Мать Томаса хлопотала у печи, её движения были легкими, почти танцующими. На щеках играл румянец, а в глазах светилось что-то новое, похожее на тайную радость.

«Входи, милая,» – она улыбнулась, вытирая руки о передник. «Я как раз собиралась завтракать. Испекла пирог с яблоками – Томас в детстве так любил его…»

Они сидели за старым столом, и солнечный луч, пробивающийся сквозь чистое окно, расцвечивал простую глиняную посуду золотыми бликами. Чай пах чабрецом и мятой – травами, которые Томас когда-то собирал для матери.

«Сегодня утром такой удивительный гость заходил,» – сказала женщина, разливая чай. «Мартин вернулся – друг детства Томаса. Год назад ушел с рыбаками в море, а вот теперь вернулся.»

Её пальцы чуть дрогнули, расправляя складку на скатерти.

«Спрашивал о Томасе… Весь город говорит о его исчезновении. Разные слухи ходят…» – она помолчала, глядя куда-то вдаль. «А Мартин рассказывал о дальних морях, о чужих городах. О том, как в шторм думал о родном доме, о старых друзьях…»

Анна-Мария заметила, как изменился голос женщины – в нем появились особые нотки, которые бывают только у матерей, говорящих о своих детях.

«Он очень изменился, этот Мартин,» – продолжала мать Томаса, нарезая пирог. «Возмужал, загорел. Но глаза остались прежними – добрые, честные. Как в детстве, когда они с Томасом прибегали сюда, мокрые после купания, голодные как волчата…»

Анна-Мария видела, что женщина что-то недоговаривает. В каждом её жесте, в каждой паузе между словами таилось что-то большее.

«А вы… вы знаете, где сейчас Томас?» – спросила она тихо.

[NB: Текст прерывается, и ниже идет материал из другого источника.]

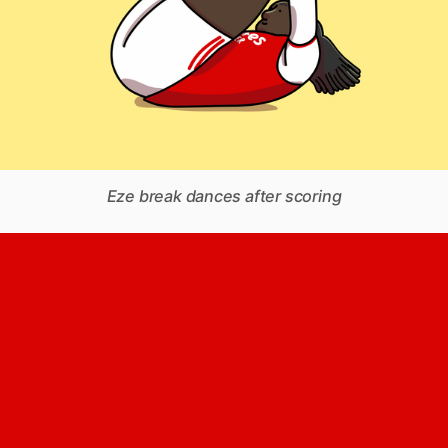
Eze break dances after scoring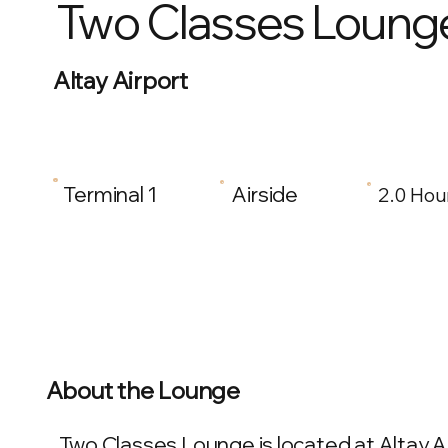
Two Classes Loung
Altay Airport
Terminal 1
Airside
2.0 Hou
About the Lounge
Two Classes Lounge is located at Altay Air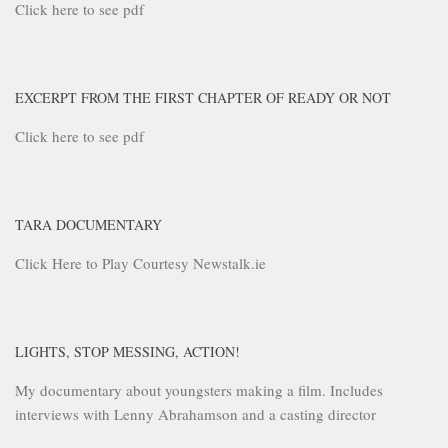
Click here to see pdf
EXCERPT FROM THE FIRST CHAPTER OF READY OR NOT
Click here to see pdf
TARA DOCUMENTARY
Click Here to Play Courtesy Newstalk.ie
LIGHTS, STOP MESSING, ACTION!
My documentary about youngsters making a film. Includes
interviews with Lenny Abrahamson and a casting director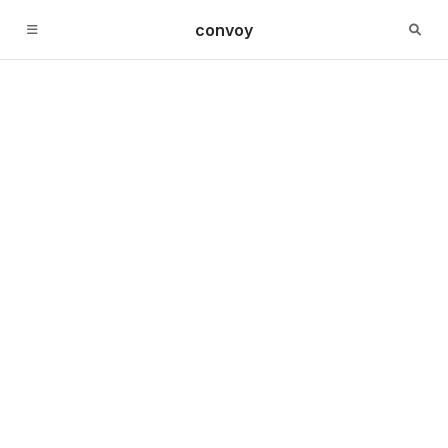
convoy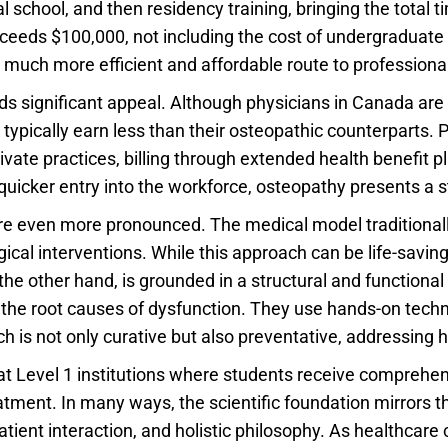
l school, and then residency training, bringing the total
xceeds $100,000, not including the cost of undergraduate 
 much more efficient and affordable route to professional
ds significant appeal. Although physicians in Canada are p
typically earn less than their osteopathic counterparts.
ivate practices, billing through extended health benefi
quicker entry into the workforce, osteopathy presents a 
 are even more pronounced. The medical model traditionall
l interventions. While this approach can be life-saving i
 the other hand, is grounded in a structural and function
y the root causes of dysfunction. They use hands-on tec
 is not only curative but also preventative, addressing h
y at Level 1 institutions where students receive comprehen
ent. In many ways, the scientific foundation mirrors th
patient interaction, and holistic philosophy. As healthcare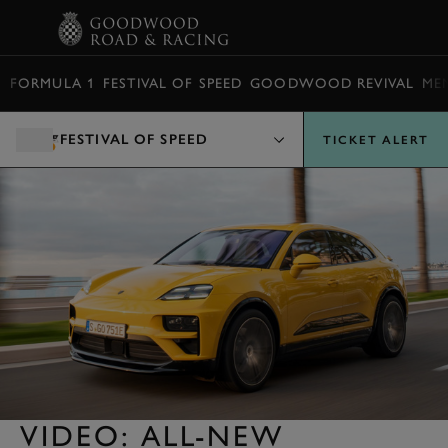
BOOK
FORMULA 1
FESTIVAL OF SPEED
GOODWOOD REVIVAL
ME
FESTIVAL OF SPEED
TICKET ALERT
VIDEO: ALL-NEW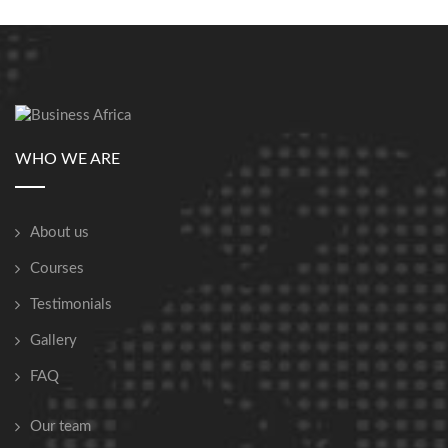
WHO WE ARE
About us
Courses
Testimonials
Gallery
FAQ
Our team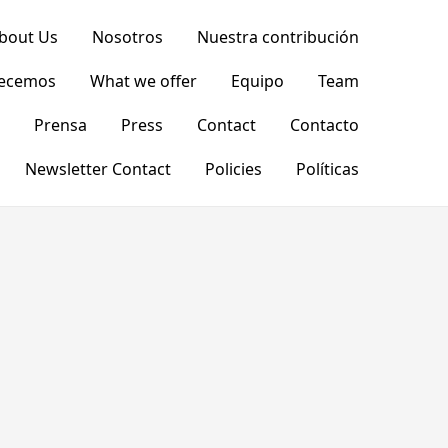
bout Us
Nosotros
Nuestra contribución
recemos
What we offer
Equipo
Team
Prensa
Press
Contact
Contacto
Newsletter Contact
Policies
Políticas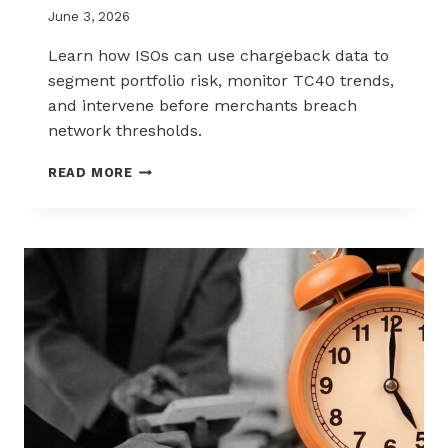
June 3, 2026
Learn how ISOs can use chargeback data to
segment portfolio risk, monitor TC40 trends,
and intervene before merchants breach
network thresholds.
HOW
READ MORE
ISOS
CAN
USE
CHARGEBACK
DATA
TO
REDUCE
PORTFOLIO
RISK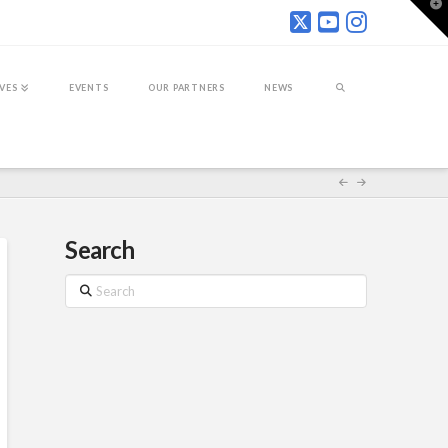
T
t
W
IVES
EVENTS
OUR PARTNERS
NEWS
Search
Search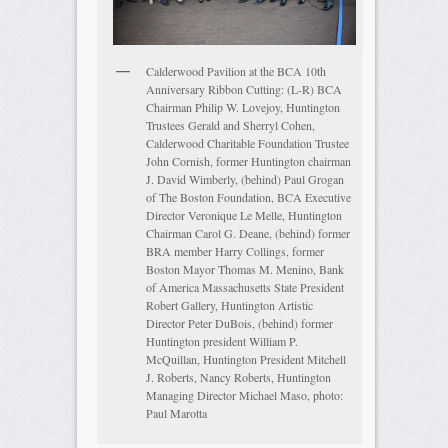
Calderwood Pavilion at the BCA 10th
Anniversary Ribbon Cutting: (L-R) BCA
Chairman Philip W. Lovejoy, Huntington
Trustees Gerald and Sherryl Cohen,
Calderwood Charitable Foundation Trustee
John Cornish, former Huntington chairman
J. David Wimberly, (behind) Paul Grogan
of The Boston Foundation, BCA Executive
Director Veronique Le Melle, Huntington
Chairman Carol G. Deane, (behind) former
BRA member Harry Collings, former
Boston Mayor Thomas M. Menino, Bank
of America Massachusetts State President
Robert Gallery, Huntington Artistic
Director Peter DuBois, (behind) former
Huntington president William P.
McQuillan, Huntington President Mitchell
J. Roberts, Nancy Roberts, Huntington
Managing Director Michael Maso, photo:
Paul Marotta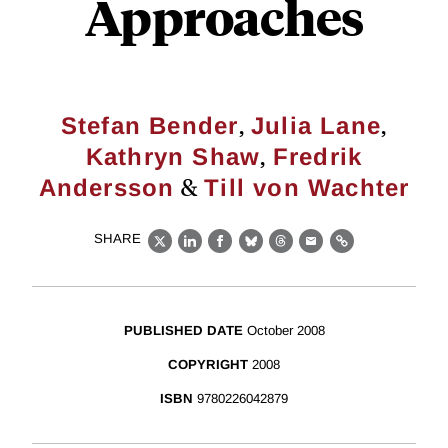
Approaches
,
,
Stefan Bender
Julia Lane
,
Kathryn Shaw
Fredrik
&
Andersson
Till von Wachter
SHARE
X
LinkedIn
Facebook
Bluesky
Threads
Email
Link
PUBLISHED DATE
October 2008
COPYRIGHT
2008
ISBN
9780226042879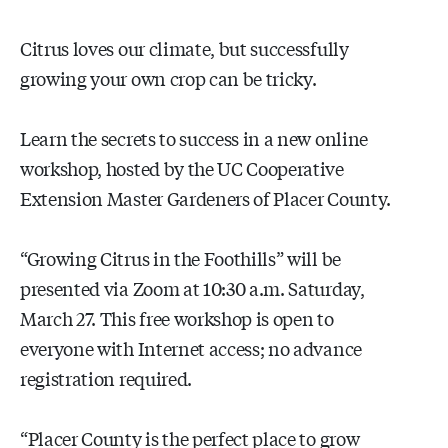
Citrus loves our climate, but successfully
growing your own crop can be tricky.
Learn the secrets to success in a new online
workshop, hosted by the UC Cooperative
Extension Master Gardeners of Placer County.
“Growing Citrus in the Foothills” will be
presented via Zoom at 10:30 a.m. Saturday,
March 27. This free workshop is open to
everyone with Internet access; no advance
registration required.
“Placer County is the perfect place to grow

Мать Томаса подняла глаза – в них отражалось утреннее небо и какая-то глубокая, спокойная уверенность.

«Каждая мать знает о своем ребенке больше, чем кажется другим,» – сказала она мягко. «Но есть вещи, о которых нужно молчать. Даже с теми, кого любишь.»

Она снова налила чаю, и разговор потек дальше – о цветах на подоконнике, о ранней весне, о новых травах, что появились на рынке. Но Анна-Мария замечала эти маленькие паузы, эти недосказанные фразы, эти мимолетные улыбки. За ними пряталась какая-то тайна, и молодая женщина чувствовала – эта тайна связана с Томасом.


Из городских хроник:

«В порту его сразу узнали, несмотря на год отсутствия. Мартин всегда выделялся среди других – не столько внешностью, сколько особым спокойствием во взгляде, которое приходит к людям, долго смотревшим в морскую даль.»


Выйдя из дома Томаса, Мартин долго стоял на улице, глядя на черепичные крыши города. Год в море изменил его – кожа огрубела от соленых ветров, в русых волосах появились выгоревшие пряди, а в глазах поселилась та особая мудрость, что дарит человеку постоянная близость стихии.

Он помнил Томаса другим – тихим мальчиком, вечно с книгой под мышкой, мечтательным и немного отстраненным. Они росли вместе, деля хлеб и мечты, радости и горести. Мартин защищал друга от насмешек других мальчишек, а Томас лечил его ссадины и объяснял устройство мира по своим книгам.

А теперь… Теперь весь город говорил о чудесных исцелениях, о немыслимых переменах, о том, как простой подмастерье аптекаря превратился в человека, чье имя произносили шепотом – то ли от страха, то ли от восхищения.


Из размышлений Мартина (записано позже):

«Странно слышать о старом друге такое. Томас всегда был особенным – это я знал лучше других. Но чтобы так… Люди говорят, он менял не только тела, но и души. Говорят, даже старый ростовщик Крамер стал другим человеком после встречи с ним.

А теперь он исчез. Но его мать… В её глазах я увидел что-то такое, отчего внутри стало тепло. Она знает больше, чем говорит. И это знание делает её счастливой.»